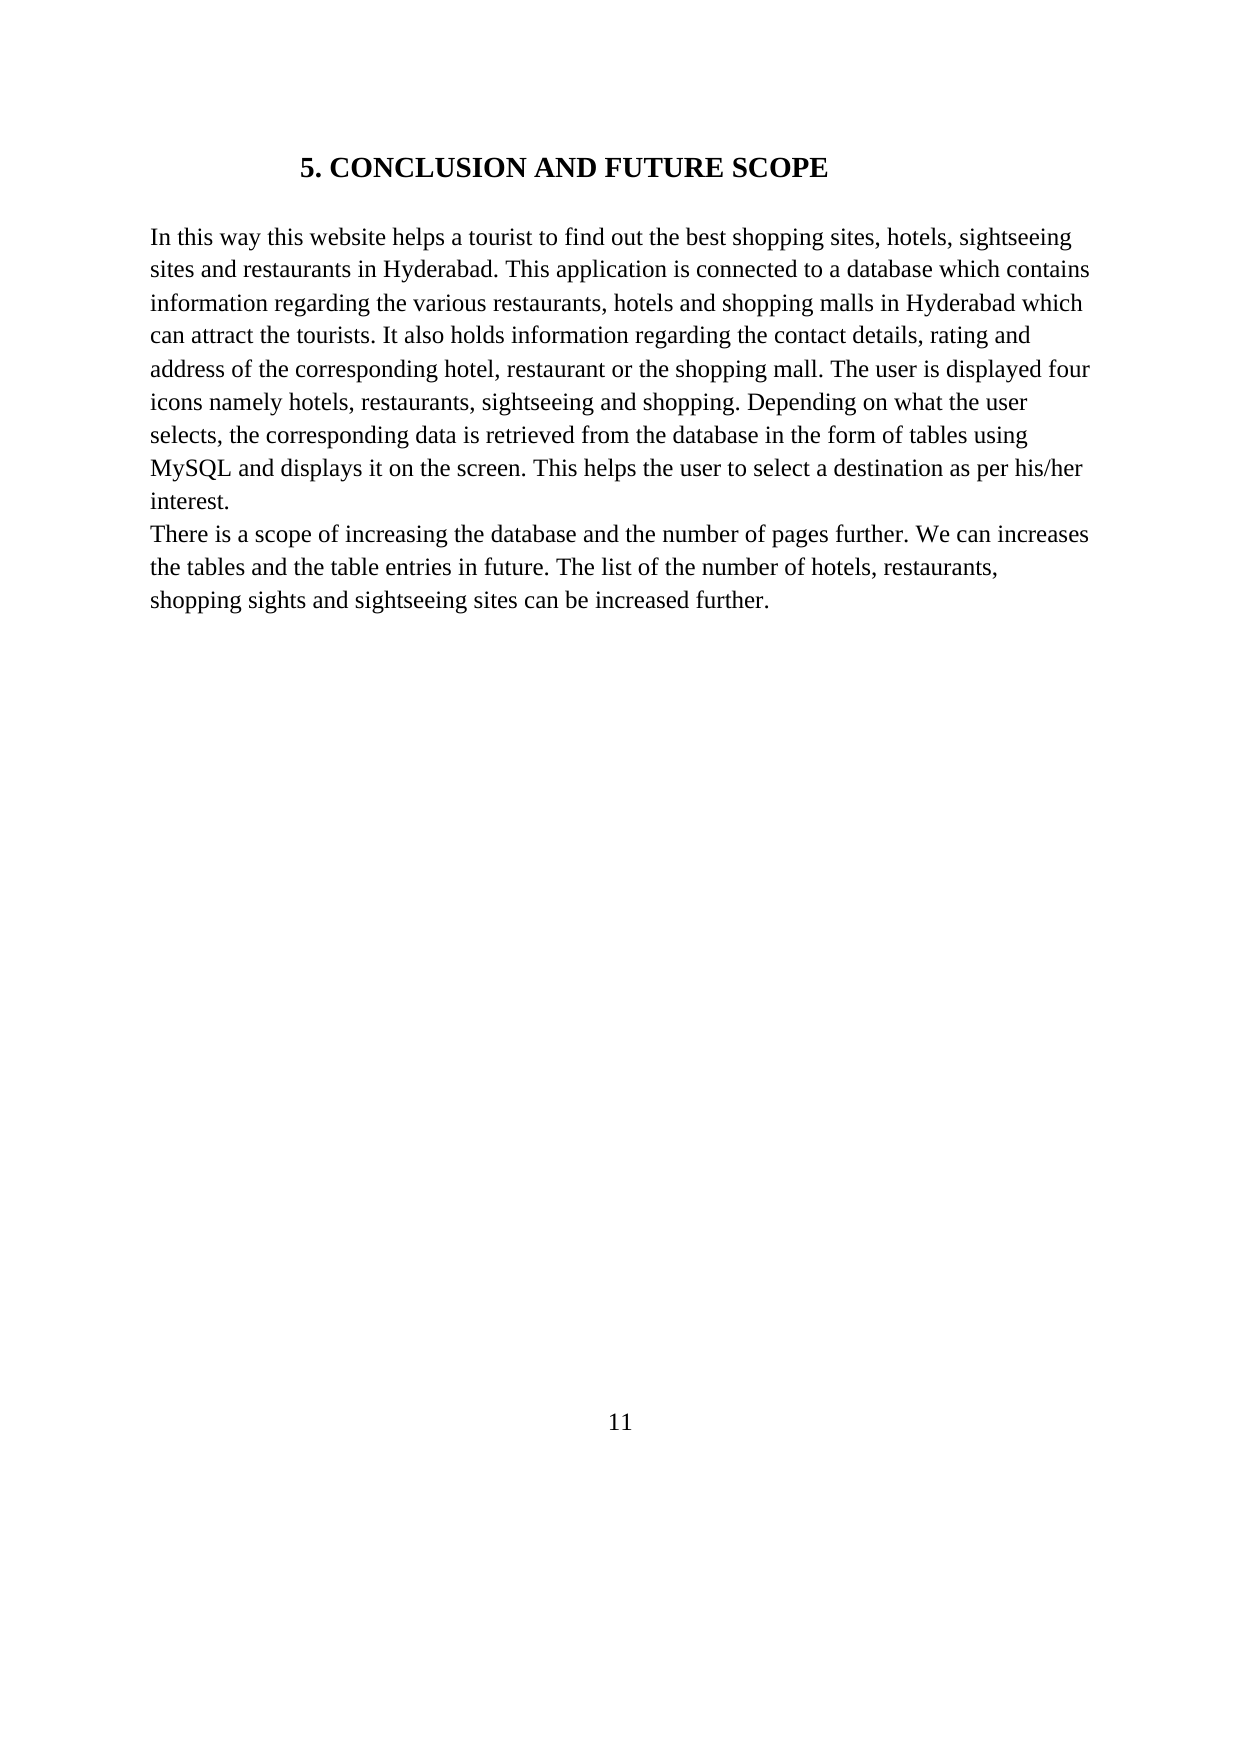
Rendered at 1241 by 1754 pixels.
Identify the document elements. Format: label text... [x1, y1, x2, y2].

★ ★ ★ ★ ★

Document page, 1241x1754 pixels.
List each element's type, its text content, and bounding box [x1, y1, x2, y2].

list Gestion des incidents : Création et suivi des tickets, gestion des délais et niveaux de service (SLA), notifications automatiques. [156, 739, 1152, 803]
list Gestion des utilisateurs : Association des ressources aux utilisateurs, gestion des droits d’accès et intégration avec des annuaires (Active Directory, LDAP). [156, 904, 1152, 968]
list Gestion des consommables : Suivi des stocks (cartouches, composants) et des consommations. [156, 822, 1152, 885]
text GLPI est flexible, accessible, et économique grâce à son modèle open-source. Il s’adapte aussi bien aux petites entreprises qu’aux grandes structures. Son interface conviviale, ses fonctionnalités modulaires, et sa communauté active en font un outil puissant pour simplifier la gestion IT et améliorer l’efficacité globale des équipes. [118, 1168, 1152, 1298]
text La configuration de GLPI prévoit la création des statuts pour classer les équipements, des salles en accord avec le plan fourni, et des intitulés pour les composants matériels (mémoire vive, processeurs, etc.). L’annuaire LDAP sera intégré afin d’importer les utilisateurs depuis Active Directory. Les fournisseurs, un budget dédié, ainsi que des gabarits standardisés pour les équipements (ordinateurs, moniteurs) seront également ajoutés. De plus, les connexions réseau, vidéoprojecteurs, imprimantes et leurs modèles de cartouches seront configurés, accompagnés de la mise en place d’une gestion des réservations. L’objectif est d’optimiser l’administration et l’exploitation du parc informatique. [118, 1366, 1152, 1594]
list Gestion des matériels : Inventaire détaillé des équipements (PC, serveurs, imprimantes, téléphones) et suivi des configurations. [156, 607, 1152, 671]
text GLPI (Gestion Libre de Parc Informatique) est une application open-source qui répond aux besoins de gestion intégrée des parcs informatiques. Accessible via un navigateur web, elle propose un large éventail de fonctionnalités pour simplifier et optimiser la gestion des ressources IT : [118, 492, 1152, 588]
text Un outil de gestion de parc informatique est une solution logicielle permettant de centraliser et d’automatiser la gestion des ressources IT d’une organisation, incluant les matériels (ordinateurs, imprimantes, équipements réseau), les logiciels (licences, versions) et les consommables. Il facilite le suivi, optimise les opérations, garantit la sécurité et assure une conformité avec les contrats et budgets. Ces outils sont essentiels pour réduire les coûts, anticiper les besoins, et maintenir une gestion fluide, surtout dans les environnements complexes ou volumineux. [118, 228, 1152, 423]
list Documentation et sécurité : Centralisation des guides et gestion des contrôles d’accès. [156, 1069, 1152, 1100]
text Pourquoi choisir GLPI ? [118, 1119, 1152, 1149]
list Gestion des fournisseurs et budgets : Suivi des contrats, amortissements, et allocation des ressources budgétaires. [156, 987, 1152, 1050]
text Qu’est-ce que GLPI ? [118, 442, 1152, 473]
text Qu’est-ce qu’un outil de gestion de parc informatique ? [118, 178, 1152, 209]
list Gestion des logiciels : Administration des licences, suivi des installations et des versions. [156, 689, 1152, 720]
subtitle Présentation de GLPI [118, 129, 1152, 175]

★ ★ ★ ★ ★

== Try it ==
Only a number should be returned: the count of lines above that include "pixels".

== Solution to this exercise ==
2